Go through those games again on a regular basis studying it deeper.
Also try to play through the variations in your head first before moving pieces.
6) Check online sources like chessgames.com or watch the annotated video commentary on that game and read through the comments and you will find questions which people have asked about the game. Ponder on them or Analyze it without any engine.
After say 5-6 months play through the game again
What we are effectively doing is,over a long term deeply analyzing the game and deepening our understanding.
7) Stop playing bullet and blitz for some time and play only slow games on the internet , atleast 25 mins. After the game annotate the game you played similar to what you read in the book (without an engine) Write down what exactly you were thinking and why you played a particular move. Never make any move without a plan, however silly the plan may be. Once annotated engine check your analysis. Maintain a PGN or Notebook of you analysis.
The games you are playing are also classic games ;) atleast for you
8) After some time revisit your own analysis and have a good laugh at your thought process
I have read very little books but have managed to do better than many of the people I know who have read thrice the number of books I read.
My two cents , it is not the number of books which you read but it is what you absorb out of a book which matters.

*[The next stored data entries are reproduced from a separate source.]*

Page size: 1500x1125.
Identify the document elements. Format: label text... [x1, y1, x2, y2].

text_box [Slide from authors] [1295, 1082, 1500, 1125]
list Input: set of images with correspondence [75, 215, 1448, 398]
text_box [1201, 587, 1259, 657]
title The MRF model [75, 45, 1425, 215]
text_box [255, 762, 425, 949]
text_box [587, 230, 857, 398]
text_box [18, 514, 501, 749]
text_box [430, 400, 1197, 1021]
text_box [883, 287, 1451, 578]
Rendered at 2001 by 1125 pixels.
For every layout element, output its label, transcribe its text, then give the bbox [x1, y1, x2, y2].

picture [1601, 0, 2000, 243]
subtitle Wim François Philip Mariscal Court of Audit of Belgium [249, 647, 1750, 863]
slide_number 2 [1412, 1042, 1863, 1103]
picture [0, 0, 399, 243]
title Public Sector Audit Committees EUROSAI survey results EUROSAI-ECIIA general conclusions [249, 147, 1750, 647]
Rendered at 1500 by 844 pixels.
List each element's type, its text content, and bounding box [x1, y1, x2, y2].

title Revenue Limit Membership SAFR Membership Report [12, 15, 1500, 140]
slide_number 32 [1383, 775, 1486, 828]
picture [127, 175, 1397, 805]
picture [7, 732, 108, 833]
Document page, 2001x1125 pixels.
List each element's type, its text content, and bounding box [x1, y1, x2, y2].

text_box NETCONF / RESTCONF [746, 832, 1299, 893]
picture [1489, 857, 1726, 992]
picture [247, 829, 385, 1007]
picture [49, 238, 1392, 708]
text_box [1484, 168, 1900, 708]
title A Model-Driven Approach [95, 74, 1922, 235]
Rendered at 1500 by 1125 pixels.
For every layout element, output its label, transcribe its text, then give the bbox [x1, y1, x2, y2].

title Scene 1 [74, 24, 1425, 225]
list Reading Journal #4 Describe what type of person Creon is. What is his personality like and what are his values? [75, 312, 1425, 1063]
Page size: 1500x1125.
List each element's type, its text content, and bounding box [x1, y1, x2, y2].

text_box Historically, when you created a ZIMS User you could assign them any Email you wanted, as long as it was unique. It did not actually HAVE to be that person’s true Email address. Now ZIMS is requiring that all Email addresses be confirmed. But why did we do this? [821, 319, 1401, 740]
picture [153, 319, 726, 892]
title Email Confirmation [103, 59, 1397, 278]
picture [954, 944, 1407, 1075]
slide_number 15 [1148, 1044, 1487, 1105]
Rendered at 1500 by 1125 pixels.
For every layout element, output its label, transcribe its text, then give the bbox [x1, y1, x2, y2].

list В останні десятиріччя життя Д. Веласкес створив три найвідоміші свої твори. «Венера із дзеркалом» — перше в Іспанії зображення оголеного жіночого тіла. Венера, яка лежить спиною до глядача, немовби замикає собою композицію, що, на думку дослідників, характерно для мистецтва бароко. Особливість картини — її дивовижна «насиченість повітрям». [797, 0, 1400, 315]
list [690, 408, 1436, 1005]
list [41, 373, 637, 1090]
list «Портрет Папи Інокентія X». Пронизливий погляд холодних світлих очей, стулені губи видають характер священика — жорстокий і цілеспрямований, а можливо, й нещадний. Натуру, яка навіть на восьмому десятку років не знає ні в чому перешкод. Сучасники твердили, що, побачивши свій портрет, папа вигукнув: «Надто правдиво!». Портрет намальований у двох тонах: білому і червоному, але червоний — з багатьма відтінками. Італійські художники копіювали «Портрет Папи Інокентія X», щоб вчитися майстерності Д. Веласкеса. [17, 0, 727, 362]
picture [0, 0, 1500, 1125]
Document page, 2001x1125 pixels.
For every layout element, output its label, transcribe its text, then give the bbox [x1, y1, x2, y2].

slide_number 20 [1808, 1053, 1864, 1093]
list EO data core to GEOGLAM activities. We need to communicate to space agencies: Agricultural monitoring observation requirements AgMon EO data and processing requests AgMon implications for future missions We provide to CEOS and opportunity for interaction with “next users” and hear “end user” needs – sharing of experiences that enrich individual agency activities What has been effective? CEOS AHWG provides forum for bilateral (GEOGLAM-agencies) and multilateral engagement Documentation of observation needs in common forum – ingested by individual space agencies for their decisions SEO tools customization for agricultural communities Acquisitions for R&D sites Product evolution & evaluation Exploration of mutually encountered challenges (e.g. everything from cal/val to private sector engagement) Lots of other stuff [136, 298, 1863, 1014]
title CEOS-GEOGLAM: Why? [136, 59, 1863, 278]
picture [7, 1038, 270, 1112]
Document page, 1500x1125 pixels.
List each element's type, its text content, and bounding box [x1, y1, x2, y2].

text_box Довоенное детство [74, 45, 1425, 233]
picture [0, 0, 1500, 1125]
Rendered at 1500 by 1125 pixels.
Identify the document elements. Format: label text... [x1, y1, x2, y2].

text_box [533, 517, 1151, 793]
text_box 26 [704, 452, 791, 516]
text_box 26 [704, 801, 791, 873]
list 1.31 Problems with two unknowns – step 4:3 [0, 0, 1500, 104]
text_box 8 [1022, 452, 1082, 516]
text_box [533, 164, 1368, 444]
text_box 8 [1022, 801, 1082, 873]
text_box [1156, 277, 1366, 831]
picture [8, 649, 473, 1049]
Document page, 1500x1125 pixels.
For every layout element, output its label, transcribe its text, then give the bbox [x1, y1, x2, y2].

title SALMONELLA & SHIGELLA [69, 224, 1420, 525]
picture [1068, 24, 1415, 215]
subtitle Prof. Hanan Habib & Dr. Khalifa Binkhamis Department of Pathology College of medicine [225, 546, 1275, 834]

Just some general thoughts on this topic: It is kind of cocky to spend a semester studying Marce Proust's Rememberance of Thing's Past when it took him most of his adult life to write that beautiful novel... An aspiring artist should choose 'preferably' a single artist to replicate, perhaps, Andy Warhol because we all really need more Andy Warhols in the world. A 'wanna be' philosopher shall become Aristotle... keep out the poets. what?